All that, I assume, also reflects to the experience for the audience.
I gave a remote talk a bit earlier this year, and that was the hardest part for me. I didn't quite realize how much I adjusted my speaking based on how the room is reacting. Sometimes my sarcastic humor doesn't land, or it would have landed but I talk way too fast, or people just can't understand what I'm saying and I can see that by looking at peoples' facial expressions.
Probably won't do it again unless there's some kind of emergency. I would have done it in person even this last time, but there was some scheduling conflicts on my end. It's just a lot more fun to do this stuff in person.
For others, perhaps it is, and your point would hold more water for them.
But surely you can see that yours is not a one-size-fits-all answer.

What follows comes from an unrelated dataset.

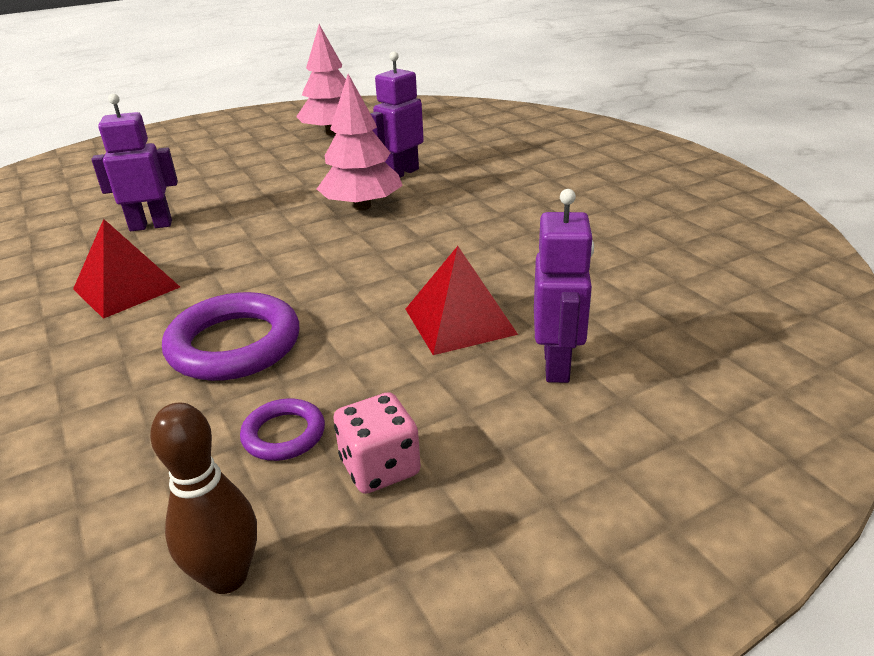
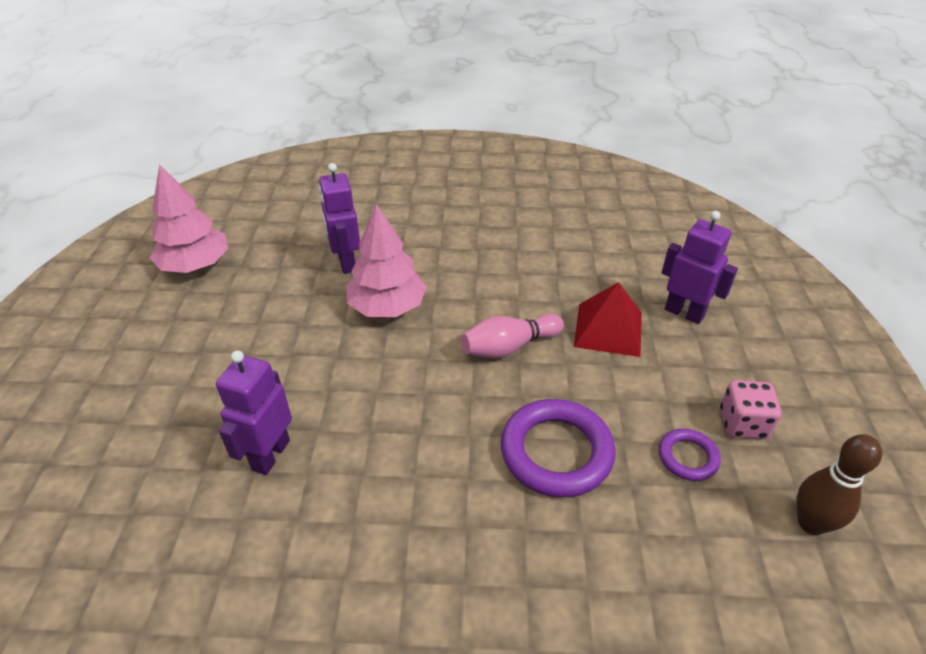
camera: 60 degrees left, 10 degrees up
(126, 288) = (397, 502): red pyramid -> none
(367, 275) = (509, 347): none -> pink bowling pin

That said, it's not apples to apples. I spend like 60% of my day coding, which of course I can do from pretty much anywhere, and it doesn't really matter if my jokes land. When I do video calls, it's generally in relatively small meetings, and it actually is relatively easy to gauge reactions that way.
It feels like you're extrapolating a bit much here.
In remote work with zoom meetings for me (may be different in other jobs)
* Most meetings are in small groups/teams and more discussion, where the feedback problem works better than a conference talk for 100 people * I know most of the audience, thus know what this expected to present, where the audience got experience and which humor does (not) work * In many meetings I can keep it running on the side while doing some other work and only give attention to the parts relevant for me * and am not involved in all that office noise and all the related distractions, but focus on my actual work
My boss of course has to trust me I do my stuff instead of standing behind me.
For larger milestones etc and socializing having in person meetings once in a while is important. But day to day remote massively reduces distractions and removes a lot of irrelevant stuff.
I not sure how live rehearsal, virtual conference would work. Great for some presenters, not so great for others.
The best talks I've seen, I watched on stream.
The cost thing is a main argument the author notes, but I suppose they're all doing this for free. Which only lasts as long as the author has time.
Now that I’m back to attending in-person conferences occasionally, I do appreciate the stronger personal connections that form there. However, though weaker, the connections I’ve made online over the past four years have been worth something, too, and they never would have happened if not for those online meetings.
The visa issue mentioned in the article is also quite real. Although the US visa is more difficult to get, it is usually for five to ten years for the citizens of most countries. In contrast, most European countries will issue Schengen visas for the duration of the conference! Online conferences avoid all these issues.
What's the point of an online conference? Well you gotta go where your audience is, and for us that's online.
If your goal is to get your information out to "attendees" who may not have the means (time/money) to travel and that info is high value to both the receiver and attendee, its a great medium.
If your goal is to connect 1:1, its not great, but virtual versions of Braindate where 1:1's can be scheduled make it more useful. During lockdown, people had a lot more incentive to connect virtually because that was the only way to connect. And a virtual conference provided access to people you may not have access to in your usual spheres.
I personally prefer in person as I enjoy the vibe and learn as much or more in the hallways as I do in the sessions... At large conferences, I don't attend sessions in person that will be available to stream later so that I can take advantage of the other features that are only available in person.
We have a new tool in our toolbox that was developed greatly during lockdown and in the subsequent years and the value will be based on how much people use them as much as by their intrinsic features.
There is so much more one could say, but in the end, I don't think its an either/or ... its about fit.